There are wildly divergent views of Kennedy family patriarch Joseph P. Kennedy, but few would seriously contend that he didn’t know business. He knew it well, as a family fortune that endures to this day attests. While still alive, Fortune estimated his net worth at somewhere between $200 and $400 million.
On the matter of war, Kennedy was blunt that it’s “bad for business.” In a letter sent to an old Harvard classmate about World War II, Kennedy wrote sadly of “businesses shot to pieces" and of seeing young friends of his daughters “going off to war and some of them already killed." War in his estimation was to be avoided at all costs. His great wealth had him particularly attuned to how expensive war is, and it should be made clear that the latter compliments his legacy.
About his stance, history hasn’t always treated it well. Particularly his time as U.S. Ambassador to England. So while foreign policy types can debate the good or bad of his desire to keep the U.S. out of World War II, what can’t be debated was Kennedy’s correct point-of-view that war is “bad for business.”.

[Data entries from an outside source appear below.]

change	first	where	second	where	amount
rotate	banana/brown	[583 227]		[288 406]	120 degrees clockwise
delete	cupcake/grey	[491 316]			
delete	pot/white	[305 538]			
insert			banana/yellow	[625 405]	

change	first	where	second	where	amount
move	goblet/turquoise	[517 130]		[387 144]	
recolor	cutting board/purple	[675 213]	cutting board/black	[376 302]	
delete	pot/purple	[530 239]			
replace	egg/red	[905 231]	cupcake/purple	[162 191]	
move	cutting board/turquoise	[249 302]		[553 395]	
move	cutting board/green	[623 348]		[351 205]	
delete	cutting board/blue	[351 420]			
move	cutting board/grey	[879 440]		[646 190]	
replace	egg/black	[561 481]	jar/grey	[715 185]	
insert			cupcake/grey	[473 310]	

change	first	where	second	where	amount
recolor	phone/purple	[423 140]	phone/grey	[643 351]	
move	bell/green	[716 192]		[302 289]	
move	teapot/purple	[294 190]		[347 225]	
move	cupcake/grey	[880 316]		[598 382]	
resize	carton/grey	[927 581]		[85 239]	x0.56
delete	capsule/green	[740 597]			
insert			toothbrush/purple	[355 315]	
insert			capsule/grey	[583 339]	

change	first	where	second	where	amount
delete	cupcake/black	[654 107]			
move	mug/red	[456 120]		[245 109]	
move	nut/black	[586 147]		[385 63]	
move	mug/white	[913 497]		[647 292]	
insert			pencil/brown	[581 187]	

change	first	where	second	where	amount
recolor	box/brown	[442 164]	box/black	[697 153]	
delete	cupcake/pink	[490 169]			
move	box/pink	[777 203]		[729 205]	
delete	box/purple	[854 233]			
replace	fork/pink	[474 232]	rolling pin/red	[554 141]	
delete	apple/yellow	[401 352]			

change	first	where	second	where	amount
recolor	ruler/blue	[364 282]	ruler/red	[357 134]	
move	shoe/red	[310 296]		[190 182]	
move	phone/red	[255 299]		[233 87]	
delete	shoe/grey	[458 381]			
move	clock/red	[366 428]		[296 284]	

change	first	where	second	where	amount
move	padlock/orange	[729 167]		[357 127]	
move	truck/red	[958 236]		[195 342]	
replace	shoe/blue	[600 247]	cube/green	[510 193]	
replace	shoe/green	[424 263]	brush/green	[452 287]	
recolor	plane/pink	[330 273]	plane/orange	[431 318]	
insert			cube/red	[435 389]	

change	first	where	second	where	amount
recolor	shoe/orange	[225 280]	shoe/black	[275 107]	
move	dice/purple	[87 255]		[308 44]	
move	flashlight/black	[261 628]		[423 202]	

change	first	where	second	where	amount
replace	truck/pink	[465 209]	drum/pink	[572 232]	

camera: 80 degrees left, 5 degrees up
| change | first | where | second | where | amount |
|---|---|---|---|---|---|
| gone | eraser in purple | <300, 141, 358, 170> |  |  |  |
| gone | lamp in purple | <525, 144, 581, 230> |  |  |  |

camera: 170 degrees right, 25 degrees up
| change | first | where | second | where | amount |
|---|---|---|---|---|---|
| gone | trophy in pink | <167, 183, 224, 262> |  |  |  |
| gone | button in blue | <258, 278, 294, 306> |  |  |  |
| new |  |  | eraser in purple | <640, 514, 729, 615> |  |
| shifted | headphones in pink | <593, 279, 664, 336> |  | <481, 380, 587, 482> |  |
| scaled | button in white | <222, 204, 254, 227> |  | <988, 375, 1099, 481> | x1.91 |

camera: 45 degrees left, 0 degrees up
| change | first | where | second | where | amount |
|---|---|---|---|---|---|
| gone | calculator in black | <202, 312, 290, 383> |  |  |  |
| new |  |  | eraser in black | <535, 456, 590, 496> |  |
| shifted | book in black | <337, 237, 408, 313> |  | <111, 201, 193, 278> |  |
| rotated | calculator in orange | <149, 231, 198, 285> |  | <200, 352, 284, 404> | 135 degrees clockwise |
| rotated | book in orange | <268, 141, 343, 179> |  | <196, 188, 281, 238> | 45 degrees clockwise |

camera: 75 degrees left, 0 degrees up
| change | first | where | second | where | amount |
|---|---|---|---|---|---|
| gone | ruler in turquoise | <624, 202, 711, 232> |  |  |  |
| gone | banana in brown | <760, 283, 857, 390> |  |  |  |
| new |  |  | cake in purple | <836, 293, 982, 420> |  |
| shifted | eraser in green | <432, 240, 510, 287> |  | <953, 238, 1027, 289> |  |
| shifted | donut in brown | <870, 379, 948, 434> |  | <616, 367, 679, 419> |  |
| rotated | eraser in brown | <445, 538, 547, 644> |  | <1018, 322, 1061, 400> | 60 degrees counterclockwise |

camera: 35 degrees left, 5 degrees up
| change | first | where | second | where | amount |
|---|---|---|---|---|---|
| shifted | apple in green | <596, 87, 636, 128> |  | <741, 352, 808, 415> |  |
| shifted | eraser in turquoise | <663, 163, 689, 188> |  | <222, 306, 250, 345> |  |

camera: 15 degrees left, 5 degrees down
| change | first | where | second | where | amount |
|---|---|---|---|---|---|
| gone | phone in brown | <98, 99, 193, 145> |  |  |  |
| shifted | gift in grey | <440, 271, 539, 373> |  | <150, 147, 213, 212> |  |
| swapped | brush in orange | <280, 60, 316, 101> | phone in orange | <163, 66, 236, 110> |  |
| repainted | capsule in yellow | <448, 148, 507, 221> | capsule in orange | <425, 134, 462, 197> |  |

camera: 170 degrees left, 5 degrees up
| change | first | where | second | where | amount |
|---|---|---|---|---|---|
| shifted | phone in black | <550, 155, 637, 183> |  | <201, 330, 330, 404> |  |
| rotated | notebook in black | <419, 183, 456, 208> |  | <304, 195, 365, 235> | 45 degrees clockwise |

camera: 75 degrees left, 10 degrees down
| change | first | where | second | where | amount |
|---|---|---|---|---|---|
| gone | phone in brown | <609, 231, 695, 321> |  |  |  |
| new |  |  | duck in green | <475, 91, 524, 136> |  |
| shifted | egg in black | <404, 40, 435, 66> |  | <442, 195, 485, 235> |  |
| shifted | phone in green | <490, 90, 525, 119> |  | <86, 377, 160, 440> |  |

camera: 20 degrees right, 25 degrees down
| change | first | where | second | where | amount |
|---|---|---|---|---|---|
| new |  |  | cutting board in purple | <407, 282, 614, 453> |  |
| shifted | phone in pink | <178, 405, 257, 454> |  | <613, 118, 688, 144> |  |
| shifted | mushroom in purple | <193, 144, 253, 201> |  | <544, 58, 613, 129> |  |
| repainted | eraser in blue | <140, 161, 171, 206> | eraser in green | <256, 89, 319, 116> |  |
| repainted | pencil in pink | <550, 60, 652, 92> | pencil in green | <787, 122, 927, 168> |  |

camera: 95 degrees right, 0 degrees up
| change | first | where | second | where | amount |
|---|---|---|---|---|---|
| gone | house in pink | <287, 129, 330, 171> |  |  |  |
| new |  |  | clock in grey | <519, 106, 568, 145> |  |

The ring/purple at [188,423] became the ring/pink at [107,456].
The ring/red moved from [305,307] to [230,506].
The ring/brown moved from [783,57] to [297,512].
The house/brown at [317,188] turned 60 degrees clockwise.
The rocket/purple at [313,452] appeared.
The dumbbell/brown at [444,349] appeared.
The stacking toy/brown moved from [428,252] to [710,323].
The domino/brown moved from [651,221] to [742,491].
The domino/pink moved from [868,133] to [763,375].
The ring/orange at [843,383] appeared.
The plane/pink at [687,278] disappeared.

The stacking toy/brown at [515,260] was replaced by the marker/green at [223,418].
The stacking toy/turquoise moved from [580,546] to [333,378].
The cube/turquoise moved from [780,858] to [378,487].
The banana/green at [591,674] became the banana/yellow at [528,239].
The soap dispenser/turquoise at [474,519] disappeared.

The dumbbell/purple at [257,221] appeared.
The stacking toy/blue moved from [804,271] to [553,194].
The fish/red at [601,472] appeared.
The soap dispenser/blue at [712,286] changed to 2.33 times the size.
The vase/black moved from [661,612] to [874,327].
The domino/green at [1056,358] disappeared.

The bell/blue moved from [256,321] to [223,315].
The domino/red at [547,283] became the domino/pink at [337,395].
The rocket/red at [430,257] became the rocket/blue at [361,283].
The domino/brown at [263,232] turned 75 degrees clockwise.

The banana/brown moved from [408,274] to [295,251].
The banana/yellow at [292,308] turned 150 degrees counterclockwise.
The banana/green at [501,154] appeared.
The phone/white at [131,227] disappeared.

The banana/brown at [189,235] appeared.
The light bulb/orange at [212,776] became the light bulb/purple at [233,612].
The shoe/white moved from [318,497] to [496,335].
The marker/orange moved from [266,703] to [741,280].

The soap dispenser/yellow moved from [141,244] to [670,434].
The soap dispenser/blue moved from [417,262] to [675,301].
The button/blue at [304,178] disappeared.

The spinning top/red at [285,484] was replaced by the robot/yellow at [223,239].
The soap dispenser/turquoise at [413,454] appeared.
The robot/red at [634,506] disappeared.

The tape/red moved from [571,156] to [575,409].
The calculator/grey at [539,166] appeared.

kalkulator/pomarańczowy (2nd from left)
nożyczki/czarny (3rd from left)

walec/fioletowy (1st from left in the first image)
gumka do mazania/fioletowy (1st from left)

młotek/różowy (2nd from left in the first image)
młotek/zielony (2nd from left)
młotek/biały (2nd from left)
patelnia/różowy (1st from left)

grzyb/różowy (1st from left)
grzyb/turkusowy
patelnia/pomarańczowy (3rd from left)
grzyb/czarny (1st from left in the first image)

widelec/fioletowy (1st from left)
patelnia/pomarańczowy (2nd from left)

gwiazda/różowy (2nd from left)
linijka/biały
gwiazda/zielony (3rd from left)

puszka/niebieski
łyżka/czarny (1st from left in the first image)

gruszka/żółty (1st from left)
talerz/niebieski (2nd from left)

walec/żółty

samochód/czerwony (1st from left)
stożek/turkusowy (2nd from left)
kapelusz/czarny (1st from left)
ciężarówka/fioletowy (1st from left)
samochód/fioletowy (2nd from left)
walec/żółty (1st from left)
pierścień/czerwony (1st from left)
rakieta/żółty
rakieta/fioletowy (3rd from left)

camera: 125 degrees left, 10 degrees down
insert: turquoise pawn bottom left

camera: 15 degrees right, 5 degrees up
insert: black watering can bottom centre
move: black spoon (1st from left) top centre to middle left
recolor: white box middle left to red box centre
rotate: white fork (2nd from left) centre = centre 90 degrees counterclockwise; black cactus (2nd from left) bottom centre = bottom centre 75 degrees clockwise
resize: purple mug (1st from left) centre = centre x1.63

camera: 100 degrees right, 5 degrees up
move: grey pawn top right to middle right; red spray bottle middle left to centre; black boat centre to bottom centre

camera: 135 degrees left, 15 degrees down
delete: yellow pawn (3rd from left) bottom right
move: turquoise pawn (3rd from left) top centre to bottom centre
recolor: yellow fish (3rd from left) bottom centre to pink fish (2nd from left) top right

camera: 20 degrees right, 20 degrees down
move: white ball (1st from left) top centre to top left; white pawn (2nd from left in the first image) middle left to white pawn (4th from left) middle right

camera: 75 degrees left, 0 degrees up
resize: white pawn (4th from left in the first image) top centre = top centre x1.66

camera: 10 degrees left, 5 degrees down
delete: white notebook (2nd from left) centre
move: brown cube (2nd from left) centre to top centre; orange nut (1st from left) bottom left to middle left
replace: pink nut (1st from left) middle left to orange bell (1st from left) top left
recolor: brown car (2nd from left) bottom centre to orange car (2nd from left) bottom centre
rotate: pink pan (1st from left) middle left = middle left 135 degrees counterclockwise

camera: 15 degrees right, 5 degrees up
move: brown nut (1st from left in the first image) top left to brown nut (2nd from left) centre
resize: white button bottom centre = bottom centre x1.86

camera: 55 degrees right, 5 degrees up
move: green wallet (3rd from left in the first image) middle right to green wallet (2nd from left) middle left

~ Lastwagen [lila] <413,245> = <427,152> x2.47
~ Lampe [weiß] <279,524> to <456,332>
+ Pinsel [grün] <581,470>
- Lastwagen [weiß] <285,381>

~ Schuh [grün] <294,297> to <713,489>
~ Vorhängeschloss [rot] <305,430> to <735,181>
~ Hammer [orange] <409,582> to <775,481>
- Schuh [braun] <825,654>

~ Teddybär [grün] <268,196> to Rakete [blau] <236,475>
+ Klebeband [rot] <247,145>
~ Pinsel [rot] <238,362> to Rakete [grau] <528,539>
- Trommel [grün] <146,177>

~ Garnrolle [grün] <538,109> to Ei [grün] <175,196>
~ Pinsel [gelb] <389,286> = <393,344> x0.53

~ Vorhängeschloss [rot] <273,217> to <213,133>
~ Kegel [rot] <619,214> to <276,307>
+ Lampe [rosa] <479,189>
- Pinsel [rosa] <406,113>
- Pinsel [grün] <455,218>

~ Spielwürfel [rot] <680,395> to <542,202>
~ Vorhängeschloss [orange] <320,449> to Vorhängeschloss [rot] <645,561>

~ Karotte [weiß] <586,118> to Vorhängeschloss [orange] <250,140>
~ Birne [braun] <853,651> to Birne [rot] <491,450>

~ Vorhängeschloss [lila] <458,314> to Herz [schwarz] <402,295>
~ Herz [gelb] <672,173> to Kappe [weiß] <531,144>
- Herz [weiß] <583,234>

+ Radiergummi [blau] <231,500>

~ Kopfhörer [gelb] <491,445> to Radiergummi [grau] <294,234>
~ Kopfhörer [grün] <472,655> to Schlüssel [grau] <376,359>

Kennedy’s stance came to mind while reading about Vivek Ramaswamy’s recent big announcement. The entrepreneur, investor and writer is running for president, and for that we should be glad. Ramaswamy will bring relatively youthful vigor to a Republican Party that very much needs it.
On the policy front he brings some great ideas, some not-so-good ones, and then a rather dangerous one about trade. Ramaswamy promises a total decoupling from China. For those who fear China, it should worry them that someone who aspires to the White House would pursue a policy so inimical to the prosperity and safety of every American. To see why, consider Kennedy’s disdain for war as anti-capitalist, read on, or do both.
Up front, the good news is that Ramaswamy couldn’t decouple the U.S. from China even if he wanted to. The U.S. is thankfully not a dictatorship, at which point a President Ramaswamy would lack the power to do what he claims to want to do.
From there, simple economics gets in the way of the yearnings of would-be protectionists. Put another way, there’s no accounting for the final destination of any good. A little over 100 years ago the U.S. imposed a trade embargo of sorts on Germany, only for U.S. exports into Scandinavian countries to surge. Yes, Americans continued to trade with the Germans via countries near Germany.
Fast forward to the 1970s, non-Arab OPEC countries embargoed the U.S. It was of no consequence. Americans still consumed OPEC oil as though it had bubbled up in West Texas. The only difference was that the “OPEC oil” was imported from countries the non-Arab members were selling to.
Assuming a President Ramaswamy were to succeed in convincing Congress to legislate a China decoupling, profit-motivated individuals in the U.S. and China would continue to work alongside each other given the truth about interventionist governments lacking the capability to decree the final destination of goods. Still, at what cost to economic growth and prosperity would the productive be forced to evade a decree that smacks of central planning? It’s hard to know.
Of course, what is known now is that absent its existing freedom to produce with and alongside the Chinese, Apple, the world’s most valuable company, would be a fraction of its present abundant self. Stated more bluntly, absent China Apple would not be Apple. And it’s not just Apple. More realistically, every good and service on earth is a consequence of global cooperation among producers. Much of this production takes place in China. To “decouple” from so much essential economic activity would prove disastrous for American economic health. Don’t worry, the story gets worse.
While we hear all the time about how much the Chinese export to us, we’re not told nearly enough that exporting is an expression of a desire to import. Applied to the Chinese, their export of enormous plenty to the U.S. has rendered them a size buyer of American plenty: 1/5th of iPhones are sold in China, 40% of Teslas are sold there, more GM autos are sold in China than in North America, not to mention the extraordinary ubiquity of McDonald’s, Burger Kings and Starbucks (to name a few) in China. It all raises a question of why Ramaswamy would want to decouple from a country populated with people who are presently conducting a passionate love affair with all things American. How self-defeating, how anti-growth, and by extension, how expensive.
All of which requires a pivot back to Joseph P. Kennedy. He knew war was “bad for business” probably because he had common sense, but most of all because he did a lot of business. War is incredibly costly for those who do a lot of business simply because war is all about destroying wealth, killing the people with whom work can be divided, and killing potential customers.
Which is why those who do a lot of business don’t want war. Hopefully Ramaswamy and others keep this in mind vis-à-vis China. Trade with people in other countries not only enriches us, it also crucially raises the cost of going to war. Decoupling from China would impoverish us, only to reduce the cost of a war with China that would surely devastate us.